The Palais de Tokyo in Paris is best known as a site for contemporary art – one wing of it, after all, houses the Musée d’Art Moderne de Paris. In light of this, many visitors to the city might wonder why it’s been taken over by Loewe to exhibit work by the finalists of its craft prize for the next few weeks. The Loewe Foundation has form in taking over high-profile spaces for the exhibitions that accompany its craft prize – exhibitions the creative director of Loewe, Jonathan Anderson, says are ‘as important if not more important’ than the fashion shows. Last year, they took over the Noguchi Museum in Queens, New York. The year before that they were in the Seoul Museum of Craft Art. Both of these sites have a very clear relationship with work that exists in that contested territory between art and craft. But no previous venue has been quite as brazenly a pavilion to high art as the Palais de Tokyo.
It is hard to say how this affects the visitors’ reading of the 30 finalists in the Loewe Foundation Craft Prize. For at least 29 of them it seems very clear that they are not being displayed as artworks. But they are not merely craft. Perhaps, more accurately, they are works where the craft is pursued to such a point of exquisiteness that the object seems to transcend the world of craft. In an object such as Heechan Kim’s specially commended #16 – a vessel made of strips of ash wood bent to create a new form that is sanded and stretched and held together with copper wire – the craftsmanship is clearly visible in the fabric and surface of the work. In some ways the technique heightens the beauty of the form. The elevation of such a traditional technique to create something that looks so very modern, almost as though it were digitally rendered, makes it feel as though #16 should be considered as an art object.
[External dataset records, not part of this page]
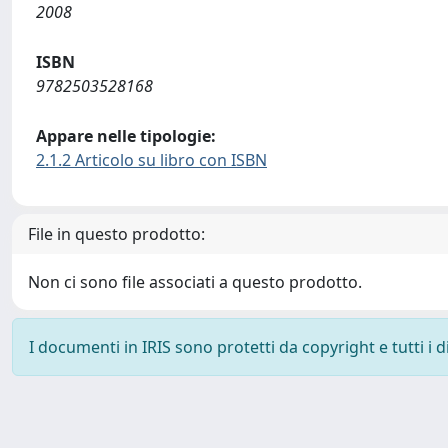
2008
ISBN
9782503528168
Appare nelle tipologie:
2.1.2 Articolo su libro con ISBN
File in questo prodotto:
Non ci sono file associati a questo prodotto.
I documenti in IRIS sono protetti da copyright e tutti i di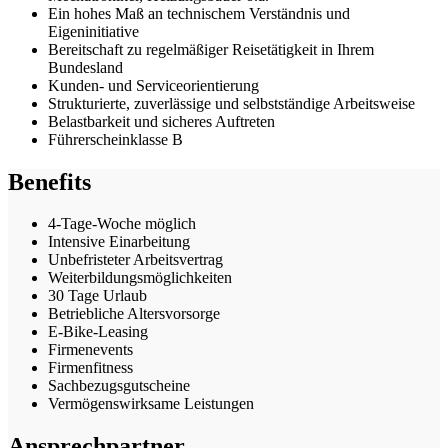
Ein hohes Maß an technischem Verständnis und
Eigeninitiative
Bereitschaft zu regelmäßiger Reisetätigkeit in Ihrem
Bundesland
Kunden- und Serviceorientierung
Strukturierte, zuverlässige und selbstständige Arbeitsweise
Belastbarkeit und sicheres Auftreten
Führerscheinklasse B
Benefits
4-Tage-Woche möglich
Intensive Einarbeitung
Unbefristeter Arbeitsvertrag
Weiterbildungsmöglichkeiten
30 Tage Urlaub
Betriebliche Altersvorsorge
E-Bike-Leasing
Firmenevents
Firmenfitness
Sachbezugsgutscheine
Vermögenswirksame Leistungen
Ansprechpartner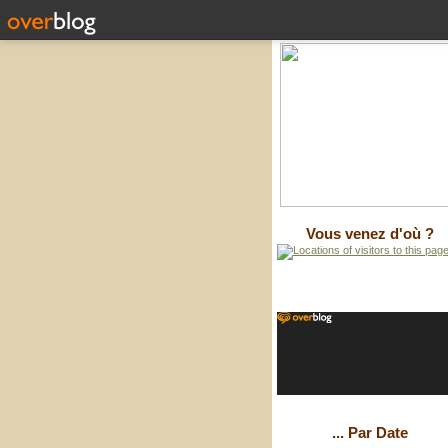
Vous venez d'où ?
... Par Date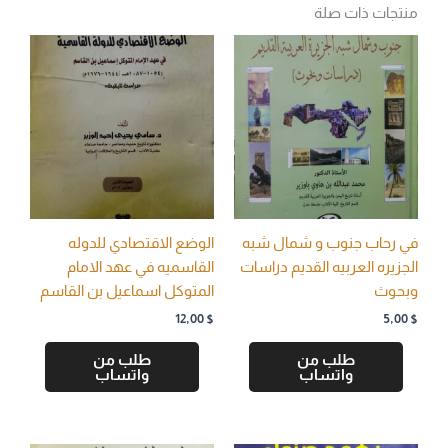
منتجات ذات صلة
في رحاب جنوب و شمال شبه
الوضع الاقتصادي للدوله
الجزيره العربيه القديم دراسات
القاسميه في عهد الامام
وبحوث
المتوكل اسماعيل بن القاسم
12,00
$
5,00
$
طلب من
طلب من
واتساب
واتساب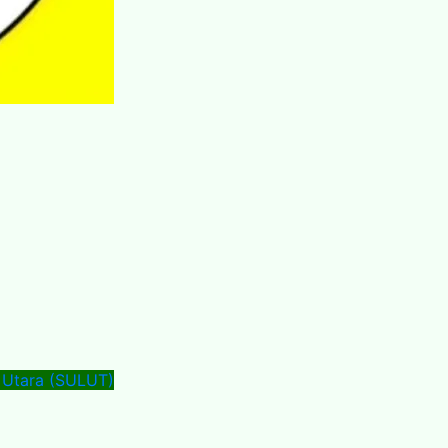
 Utara (SULUT)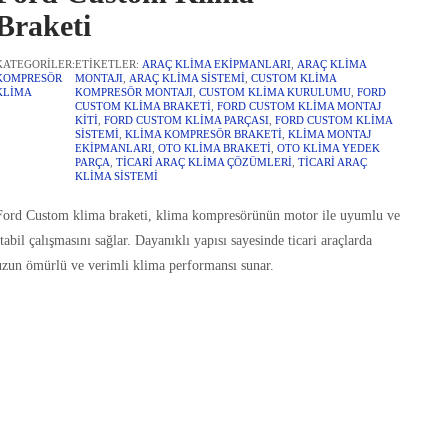
Braketi
KATEGORILER:
ETIKETLER:
ARAÇ KLIMA EKIPMANLARI
,
ARAÇ KLIMA
KOMPRESÖR
MONTAJI
,
ARAÇ KLIMA SISTEMI
,
CUSTOM KLIMA
KLIMA
KOMPRESÖR MONTAJI
,
CUSTOM KLIMA KURULUMU
,
FORD
CUSTOM KLIMA BRAKETI
,
FORD CUSTOM KLIMA MONTAJ
KITI
,
FORD CUSTOM KLIMA PARÇASI
,
FORD CUSTOM KLIMA
SISTEMI
,
KLIMA KOMPRESÖR BRAKETI
,
KLIMA MONTAJ
EKIPMANLARI
,
OTO KLIMA BRAKETI
,
OTO KLIMA YEDEK
PARÇA
,
TICARI ARAÇ KLIMA ÇÖZÜMLERI
,
TICARI ARAÇ
KLIMA SISTEMI
Ford Custom klima braketi, klima kompresörünün motor ile uyumlu ve
tabil çalışmasını sağlar. Dayanıklı yapısı sayesinde ticari araçlarda
uzun ömürlü ve verimli klima performansı sunar.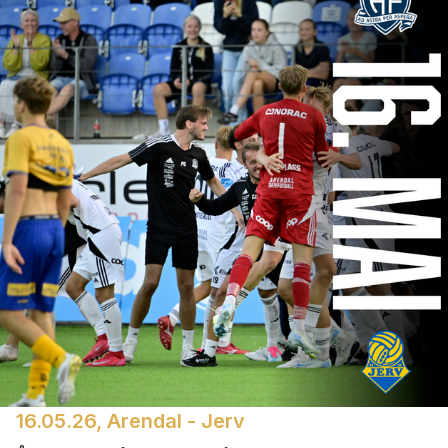
16.05.26, Arendal - Jerv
By contrast, Luis Santos Montes’s Cristalización Orgánica Esmeralda is made from a treated kraft paper that is coloured and folded. Nothing more. There is a childish glee contained within the peaks and valleys of his work, which reaches an even higher pitch when you are encouraged to play with the form yourself, swinging this great mass of paper around the plinth so that it keeps changing shape. The artist tells me how he takes the two-dimensional paper into three dimensions through folding, and how – because of the time it takes him – it occupies a position in the fourth dimension of time. Its shadow, he says, takes the work back to two dimensions. Artists have described their process and intention with less clarity, so perhaps, yet again, craft is not the right word for this. He neatly sums up his act of transformation by saying, ‘If God exists, he folds.’ Many of the works in the exhibition depend upon folding and look, roughly, divine.
The winner of the prize, Andrés Anza, displays a similar level of messianic devotion to his craft. He has constructed a 1.5-metre high sculpture made up of ceramic protrusions. There is something biomorphic about the shape but it’s hard to pin down exactly what it’s ‘for’. The judges praised the timelessness of the work, suggesting that, by alluding to an ancient practice found in Anza’s native Mexico, it transcended its own period.
But for me, the exhibition was at its best in the most literally crafted of works. Two baskets were displayed next to each other. One was made by the Native American weaver Jeremy Frey, the other by the American Polly Adams Sutton. Both of them work in bark, though Sutton chooses cedar and Frey ash. Frey’s is rigorously geometric, using patterns that are brought out by natural dyes; the patterns themselves are expressions of the Wabanaki weaving technique that he learned from his mother. Sutton’s Ebb Tide appears to be much freer and more undulating but there is a similar rigour in the way the tension is controlled throughout the basket.
Every year since its inception in 2016, the Loewe Foundation Craft Prize has posed a question: what is the best in craft? It has been flirting with another question: is craft art? Under the roof of a temple to art it becomes harder and harder not to see what is essentially an exploration of art practice. Not everything is as successful as everything else. But what is increasingly clear is the impact of the work done to rescue the careers of artists who have previously fallen foul of museological categories. Exhibitions such as this make clear the effort that has gone into putting Magdalena Abakanowicz or Lucie Rie or Jeffrey Gibson at the centre of the art world’s attention. As well as being a celebration of craft, the Craft Prize might end up being an award that celebrates the dissolution of boundaries. What this world without hierarchies looks like is yet to be defined but it feels as though new territories have opened up for those brave enough to explore them – providing they have good technique to hold on to.
Works by all 30 finalists are on show at the Palais de Tokyo in Paris until 9 June.